- _REQUIRED WORK_
Show each line of the records in which the word "rounded" occurs.

- _EXTRACTED ENTRIES_
****************

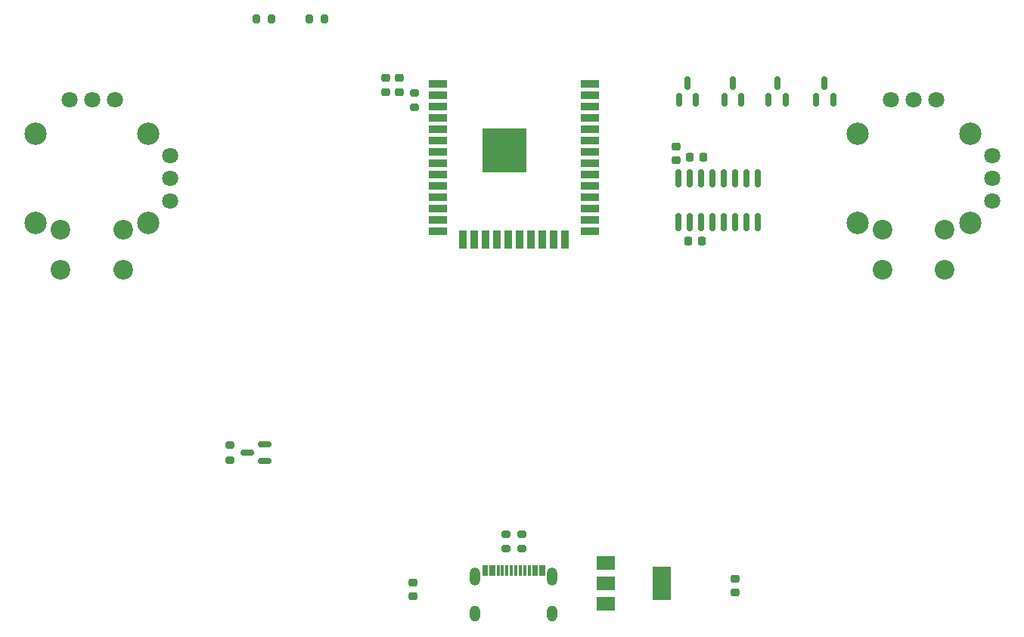
<source format=gbr>
%TF.GenerationSoftware,KiCad,Pcbnew,(6.0.5)*%
%TF.CreationDate,2022-05-19T20:55:00+02:00*%
%TF.ProjectId,hardware-remote-v2,68617264-7761-4726-952d-72656d6f7465,rev?*%
%TF.SameCoordinates,Original*%
%TF.FileFunction,Paste,Top*%
%TF.FilePolarity,Positive*%
%FSLAX46Y46*%
G04 Gerber Fmt 4.6, Leading zero omitted, Abs format (unit mm)*
G04 Created by KiCad (PCBNEW (6.0.5)) date 2022-05-19 20:55:00*
%MOMM*%
%LPD*%
G01*
G04 APERTURE LIST*
G04 Aperture macros list*
%AMRoundRect*
0 Rectangle with rounded corners*
0 $1 Rounding radius*
0 $2 $3 $4 $5 $6 $7 $8 $9 X,Y pos of 4 corners*
0 Add a 4 corners polygon primitive as box body*
4,1,4,$2,$3,$4,$5,$6,$7,$8,$9,$2,$3,0*
0 Add four circle primitives for the rounded corners*
1,1,$1+$1,$2,$3*
1,1,$1+$1,$4,$5*
1,1,$1+$1,$6,$7*
1,1,$1+$1,$8,$9*
0 Add four rect primitives between the rounded corners*
20,1,$1+$1,$2,$3,$4,$5,0*
20,1,$1+$1,$4,$5,$6,$7,0*
20,1,$1+$1,$6,$7,$8,$9,0*
20,1,$1+$1,$8,$9,$2,$3,0*%
G04 Aperture macros list end*
%ADD10C,1.800000*%
%ADD11C,2.500000*%
%ADD12C,2.200000*%
%ADD13O,1.200000X2.000000*%
%ADD14O,1.200000X1.800000*%
%ADD15R,0.300000X1.300000*%
%ADD16RoundRect,0.150000X0.150000X-0.825000X0.150000X0.825000X-0.150000X0.825000X-0.150000X-0.825000X0*%
%ADD17RoundRect,0.225000X0.225000X0.250000X-0.225000X0.250000X-0.225000X-0.250000X0.225000X-0.250000X0*%
%ADD18RoundRect,0.225000X-0.250000X0.225000X-0.250000X-0.225000X0.250000X-0.225000X0.250000X0.225000X0*%
%ADD19RoundRect,0.225000X-0.225000X-0.250000X0.225000X-0.250000X0.225000X0.250000X-0.225000X0.250000X0*%
%ADD20RoundRect,0.225000X0.250000X-0.225000X0.250000X0.225000X-0.250000X0.225000X-0.250000X-0.225000X0*%
%ADD21R,2.000000X1.500000*%
%ADD22R,2.000000X3.800000*%
%ADD23RoundRect,0.200000X-0.275000X0.200000X-0.275000X-0.200000X0.275000X-0.200000X0.275000X0.200000X0*%
%ADD24RoundRect,0.200000X0.200000X0.275000X-0.200000X0.275000X-0.200000X-0.275000X0.200000X-0.275000X0*%
%ADD25R,2.000000X0.900000*%
%ADD26R,0.900000X2.000000*%
%ADD27R,5.000000X5.000000*%
%ADD28RoundRect,0.150000X0.150000X-0.587500X0.150000X0.587500X-0.150000X0.587500X-0.150000X-0.587500X0*%
%ADD29RoundRect,0.150000X0.587500X0.150000X-0.587500X0.150000X-0.587500X-0.150000X0.587500X-0.150000X0*%
%ADD30RoundRect,0.200000X-0.200000X-0.275000X0.200000X-0.275000X0.200000X0.275000X-0.200000X0.275000X0*%
%ADD31RoundRect,0.200000X0.275000X-0.200000X0.275000X0.200000X-0.275000X0.200000X-0.275000X-0.200000X0*%
G04 APERTURE END LIST*
D10*
%TO.C,SW2*%
X53530000Y18240000D03*
X53530000Y20780000D03*
X53530000Y23320000D03*
X47340000Y29510000D03*
X44800000Y29510000D03*
X42260000Y29510000D03*
D11*
X38470000Y25780000D03*
X38470000Y15780000D03*
X51120000Y15780000D03*
X51120000Y25780000D03*
D12*
X41280000Y14990000D03*
X48280000Y14990000D03*
X41280000Y10490000D03*
X48280000Y10490000D03*
%TD*%
D10*
%TO.C,SW1*%
X-38470000Y18240000D03*
X-38470000Y20780000D03*
X-38470000Y23320000D03*
X-44660000Y29510000D03*
X-47200000Y29510000D03*
X-49740000Y29510000D03*
D11*
X-53530000Y25780000D03*
X-53530000Y15780000D03*
X-40880000Y15780000D03*
X-40880000Y25780000D03*
D12*
X-50720000Y14990000D03*
X-43720000Y14990000D03*
X-50720000Y10490000D03*
X-43720000Y10490000D03*
%TD*%
D13*
%TO.C,USB1*%
X-4320000Y-23855000D03*
X4320000Y-23855000D03*
D14*
X4320000Y-28045000D03*
X-4320000Y-28045000D03*
D15*
X1250000Y-23205000D03*
X3350000Y-23205000D03*
X3050000Y-23205000D03*
X2550000Y-23215000D03*
X2250000Y-23215000D03*
X1750000Y-23205000D03*
X750000Y-23205000D03*
X250000Y-23205000D03*
X-250000Y-23205000D03*
X-750000Y-23205000D03*
X-1250000Y-23205000D03*
X-1750000Y-23205000D03*
X-2250000Y-23205000D03*
X-2550000Y-23205000D03*
X-3050000Y-23205000D03*
X-3350000Y-23205000D03*
%TD*%
D16*
%TO.C,U3*%
X18455000Y15800000D03*
X19725000Y15800000D03*
X20995000Y15800000D03*
X22265000Y15800000D03*
X23535000Y15800000D03*
X24805000Y15800000D03*
X26075000Y15800000D03*
X27345000Y15800000D03*
X27345000Y20750000D03*
X26075000Y20750000D03*
X24805000Y20750000D03*
X23535000Y20750000D03*
X22265000Y20750000D03*
X20995000Y20750000D03*
X19725000Y20750000D03*
X18455000Y20750000D03*
%TD*%
D17*
%TO.C,C7*%
X21225000Y23150000D03*
X19675000Y23150000D03*
%TD*%
D18*
%TO.C,C6*%
X18175000Y24325000D03*
X18175000Y22775000D03*
%TD*%
D19*
%TO.C,C5*%
X19550000Y13725000D03*
X21100000Y13725000D03*
%TD*%
D18*
%TO.C,C1*%
X-12775000Y31975000D03*
X-12775000Y30425000D03*
%TD*%
D20*
%TO.C,C3*%
X-11325000Y-26100000D03*
X-11325000Y-24550000D03*
%TD*%
D21*
%TO.C,U2*%
X10300000Y-22350000D03*
X10300000Y-24650000D03*
D22*
X16600000Y-24650000D03*
D21*
X10300000Y-26950000D03*
%TD*%
D23*
%TO.C,R6*%
X875000Y-19100000D03*
X875000Y-20750000D03*
%TD*%
%TO.C,R1*%
X-11075000Y30350000D03*
X-11075000Y28700000D03*
%TD*%
D24*
%TO.C,R2*%
X-21200000Y38575000D03*
X-22850000Y38575000D03*
%TD*%
D25*
%TO.C,U1*%
X-8500000Y31369000D03*
X-8500000Y30099000D03*
X-8500000Y28829000D03*
X-8500000Y27559000D03*
X-8500000Y26289000D03*
X-8500000Y25019000D03*
X-8500000Y23749000D03*
X-8500000Y22479000D03*
X-8500000Y21209000D03*
X-8500000Y19939000D03*
X-8500000Y18669000D03*
X-8500000Y17399000D03*
X-8500000Y16129000D03*
X-8500000Y14859000D03*
D26*
X-5715000Y13859000D03*
X-4445000Y13859000D03*
X-3175000Y13859000D03*
X-1905000Y13859000D03*
X-635000Y13859000D03*
X635000Y13859000D03*
X1905000Y13859000D03*
X3175000Y13859000D03*
X4445000Y13859000D03*
X5715000Y13859000D03*
D25*
X8500000Y14859000D03*
X8500000Y16129000D03*
X8500000Y17399000D03*
X8500000Y18669000D03*
X8500000Y19939000D03*
X8500000Y21209000D03*
X8500000Y22479000D03*
X8500000Y23749000D03*
X8500000Y25019000D03*
X8500000Y26289000D03*
X8500000Y27559000D03*
X8500000Y28829000D03*
X8500000Y30099000D03*
X8500000Y31369000D03*
D27*
X-1000000Y23869000D03*
%TD*%
D28*
%TO.C,D2*%
X23600000Y29562500D03*
X25500000Y29562500D03*
X24550000Y31437500D03*
%TD*%
D20*
%TO.C,C4*%
X24825000Y-25650000D03*
X24825000Y-24100000D03*
%TD*%
D28*
%TO.C,D4*%
X33850000Y29562500D03*
X35750000Y29562500D03*
X34800000Y31437500D03*
%TD*%
D23*
%TO.C,R4*%
X-31800000Y-9175000D03*
X-31800000Y-10825000D03*
%TD*%
D29*
%TO.C,Q1*%
X-27912500Y-10950000D03*
X-27912500Y-9050000D03*
X-29787500Y-10000000D03*
%TD*%
D30*
%TO.C,R3*%
X-28775000Y38600000D03*
X-27125000Y38600000D03*
%TD*%
D31*
%TO.C,R5*%
X-875000Y-20750000D03*
X-875000Y-19100000D03*
%TD*%
D28*
%TO.C,D1*%
X18500000Y29562500D03*
X20400000Y29562500D03*
X19450000Y31437500D03*
%TD*%
D18*
%TO.C,C2*%
X-14350000Y31975000D03*
X-14350000Y30425000D03*
%TD*%
D28*
%TO.C,D3*%
X28550000Y29562500D03*
X30450000Y29562500D03*
X29500000Y31437500D03*
%TD*%
M02*

</source>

****************

- _RESPONSE_
0 Rectangle with rounded corners*
0 Add four circle primitives for the rounded corners*
0 Add four rect primitives between the rounded corners*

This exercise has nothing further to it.